Illustration of a fishing rod with a text on a mobile phone caught on the hook.
Illustration of a fishing rod with a text on a mobile phone caught on the hook.

Updated June 2023

Protect your personal information.

Your information is valuable. We want to make sure it doesn’t fall into the wrong hands.

First things first: what is phishing? It’s when scammers use email, text, or phone calls to try and trick you into giving them your password, account numbers, social security number, or other private data.  

Members and non-members report phishing texts claiming to be from STCU. These texts try to trick or scare you into clicking on a link or to text back with confidential information that could compromise your accounts.

Lazy, uncreative fraudsters send thousands of phony "STCU" texts to random phone numbers, knowing that a certain percentage will reach real members.

Text fraud screenshot

Don't take the bait!

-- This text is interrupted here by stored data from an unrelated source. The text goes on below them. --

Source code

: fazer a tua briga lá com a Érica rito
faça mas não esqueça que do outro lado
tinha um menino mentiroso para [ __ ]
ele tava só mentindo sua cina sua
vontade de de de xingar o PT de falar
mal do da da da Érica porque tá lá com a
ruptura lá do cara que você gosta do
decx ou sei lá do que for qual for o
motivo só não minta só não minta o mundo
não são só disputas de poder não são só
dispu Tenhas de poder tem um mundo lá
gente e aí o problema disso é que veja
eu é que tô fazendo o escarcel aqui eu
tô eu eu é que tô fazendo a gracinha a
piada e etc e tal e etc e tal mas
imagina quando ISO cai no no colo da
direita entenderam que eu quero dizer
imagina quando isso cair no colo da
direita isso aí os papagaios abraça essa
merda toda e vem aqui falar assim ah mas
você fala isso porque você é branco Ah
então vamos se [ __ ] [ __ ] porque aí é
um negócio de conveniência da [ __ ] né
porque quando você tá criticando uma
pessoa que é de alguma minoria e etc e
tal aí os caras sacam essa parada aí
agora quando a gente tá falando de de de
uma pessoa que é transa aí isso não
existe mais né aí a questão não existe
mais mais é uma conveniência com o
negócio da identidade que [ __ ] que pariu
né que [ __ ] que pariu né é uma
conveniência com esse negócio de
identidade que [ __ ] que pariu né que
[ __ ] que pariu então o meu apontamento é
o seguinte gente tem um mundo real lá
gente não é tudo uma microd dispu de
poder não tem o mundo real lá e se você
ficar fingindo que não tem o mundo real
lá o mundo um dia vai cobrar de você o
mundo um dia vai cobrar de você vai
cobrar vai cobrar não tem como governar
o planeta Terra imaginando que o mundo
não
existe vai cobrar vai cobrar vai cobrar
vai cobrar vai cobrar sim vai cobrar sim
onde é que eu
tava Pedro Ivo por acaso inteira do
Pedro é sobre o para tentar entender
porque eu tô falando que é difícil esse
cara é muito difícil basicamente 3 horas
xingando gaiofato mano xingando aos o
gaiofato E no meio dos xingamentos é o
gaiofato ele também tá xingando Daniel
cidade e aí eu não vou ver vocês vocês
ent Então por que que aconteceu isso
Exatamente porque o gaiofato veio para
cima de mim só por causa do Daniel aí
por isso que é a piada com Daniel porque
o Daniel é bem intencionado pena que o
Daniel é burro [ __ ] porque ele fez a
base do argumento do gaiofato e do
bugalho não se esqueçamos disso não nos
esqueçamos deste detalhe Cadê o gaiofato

We never send scary, ominous, threatening, or unexpected texts or emails asking you for private information. We’ll also never send you a code for logging in and then ask you to verbally tell us what that code is.

 If you’re not sure it’s real, please contact us. We’ll never be offended you want to verify the contact with us. When in doubt, reach out.

Did you receive something that looks “phishy”?

Report anything you think is a scam to STCU ASAP. Sending us as much information about it as you can helps our cyber security team get scam sites taken down.

If you didn’t click the link you can report the message and delete it right away.

If you clicked a link, let us know through a safe and known method. You can come into a branch or call one of the numbers on our website.  

Not sure if something is real? Pause and ask yourself these questions:

  • Do I know the sender?
  • Could I call them to verify the text?
  • Was I expecting a message like this?
  • Is this an appropriate way for a business to reach me about my personal account?
  • If this was so urgent, why are they sending a threatening text?
  • Is there a legitimate reason they need me to respond quickly?


Unfortunately, there are a lot of ways your personal information could have gotten into the wrong hands. There’s a chance you clicked on a link months ago, but didn’t see any fraud activity until recently.

The best ways to protect yourself are to slow down and determine if the message is legitimate, don’t click links or reply to a message until you know it’s real, and be skeptical – very skeptical.